When there’s background music at a yoga class in Chicago, it’s usually a Ravi Shankar raga, hotel-lobby-style acid jazz, or New Age crap from Windham Hill Records. But Sara Strother, an instructor at Bucktown yoga studio Yogaview, does things a little differently. For “Living Loving Yoga,” a class that was held on Thursday, May 5, she set her instruction to the music of Led Zeppelin, giving students an opportunity to rock out while doing asanas (poses and stretches).
She began the class by telling a story about a drunken karaoke party she attended in a Japanese trailer park during her two-year stint in the country teaching yoga. After her companions sang their hearts out to J-pop tunes, she did her best impression of singer Robert Plant’s cock-rock swagger while belting out Zep’s “Whole Lotta Love.” “The others went from being red in the face to looking like they’d just seen a ghost,” she recalled.

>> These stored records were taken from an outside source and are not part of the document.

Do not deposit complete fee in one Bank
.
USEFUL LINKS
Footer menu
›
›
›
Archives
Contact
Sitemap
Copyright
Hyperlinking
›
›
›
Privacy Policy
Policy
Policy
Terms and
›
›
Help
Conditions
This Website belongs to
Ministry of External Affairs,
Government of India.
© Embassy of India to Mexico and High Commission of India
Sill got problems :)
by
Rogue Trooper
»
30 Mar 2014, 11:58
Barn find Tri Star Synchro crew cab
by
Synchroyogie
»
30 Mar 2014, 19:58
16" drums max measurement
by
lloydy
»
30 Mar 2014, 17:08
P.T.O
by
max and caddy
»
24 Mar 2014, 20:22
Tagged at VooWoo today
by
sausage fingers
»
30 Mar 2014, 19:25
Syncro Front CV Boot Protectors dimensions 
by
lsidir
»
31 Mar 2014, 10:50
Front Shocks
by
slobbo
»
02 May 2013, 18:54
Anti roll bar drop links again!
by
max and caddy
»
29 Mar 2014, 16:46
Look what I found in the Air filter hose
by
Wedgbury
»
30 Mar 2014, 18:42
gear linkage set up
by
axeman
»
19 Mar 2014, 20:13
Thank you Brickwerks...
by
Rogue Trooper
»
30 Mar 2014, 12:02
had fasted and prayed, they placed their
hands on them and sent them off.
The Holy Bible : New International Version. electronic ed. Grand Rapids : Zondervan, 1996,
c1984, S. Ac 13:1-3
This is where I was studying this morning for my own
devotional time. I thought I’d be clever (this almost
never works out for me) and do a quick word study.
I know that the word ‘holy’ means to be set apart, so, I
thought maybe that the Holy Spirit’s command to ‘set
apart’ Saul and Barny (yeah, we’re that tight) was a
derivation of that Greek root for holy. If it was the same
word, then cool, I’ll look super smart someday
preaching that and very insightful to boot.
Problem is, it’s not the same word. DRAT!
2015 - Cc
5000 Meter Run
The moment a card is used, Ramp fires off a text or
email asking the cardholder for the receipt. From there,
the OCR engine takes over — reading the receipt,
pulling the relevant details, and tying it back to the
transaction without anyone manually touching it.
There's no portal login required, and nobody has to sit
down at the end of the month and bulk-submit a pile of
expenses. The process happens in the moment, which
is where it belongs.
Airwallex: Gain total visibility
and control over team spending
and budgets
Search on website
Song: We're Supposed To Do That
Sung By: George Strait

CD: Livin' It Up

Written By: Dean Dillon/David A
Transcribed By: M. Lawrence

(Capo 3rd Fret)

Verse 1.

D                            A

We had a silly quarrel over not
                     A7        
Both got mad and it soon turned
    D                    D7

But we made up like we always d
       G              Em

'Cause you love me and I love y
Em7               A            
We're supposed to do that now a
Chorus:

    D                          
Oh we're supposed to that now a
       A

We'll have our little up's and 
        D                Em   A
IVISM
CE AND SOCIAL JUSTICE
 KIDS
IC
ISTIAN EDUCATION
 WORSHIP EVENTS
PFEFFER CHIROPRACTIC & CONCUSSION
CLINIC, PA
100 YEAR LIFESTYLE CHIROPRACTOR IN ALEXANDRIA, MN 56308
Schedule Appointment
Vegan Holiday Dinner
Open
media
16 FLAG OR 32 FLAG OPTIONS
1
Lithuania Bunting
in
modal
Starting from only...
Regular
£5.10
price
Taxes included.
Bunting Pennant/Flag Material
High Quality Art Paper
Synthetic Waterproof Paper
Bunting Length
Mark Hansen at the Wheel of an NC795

Predictably, the ultimate Zep track for yoga was “Kashmir.” The song’s trudging rhythm synched perfectly with our vinyasas, which are breath-based movements. On the other hand, the percolating bass and drums on the chorus of “Ramble On” set heads bobbing and toes wiggling. The lyrics include a laughable, Lord of the Rings reference (“‘Twas in the darkest depths of Mordor / I met a girl so fair / But Gollum, and the Evil One crept up / And slipped away with her”).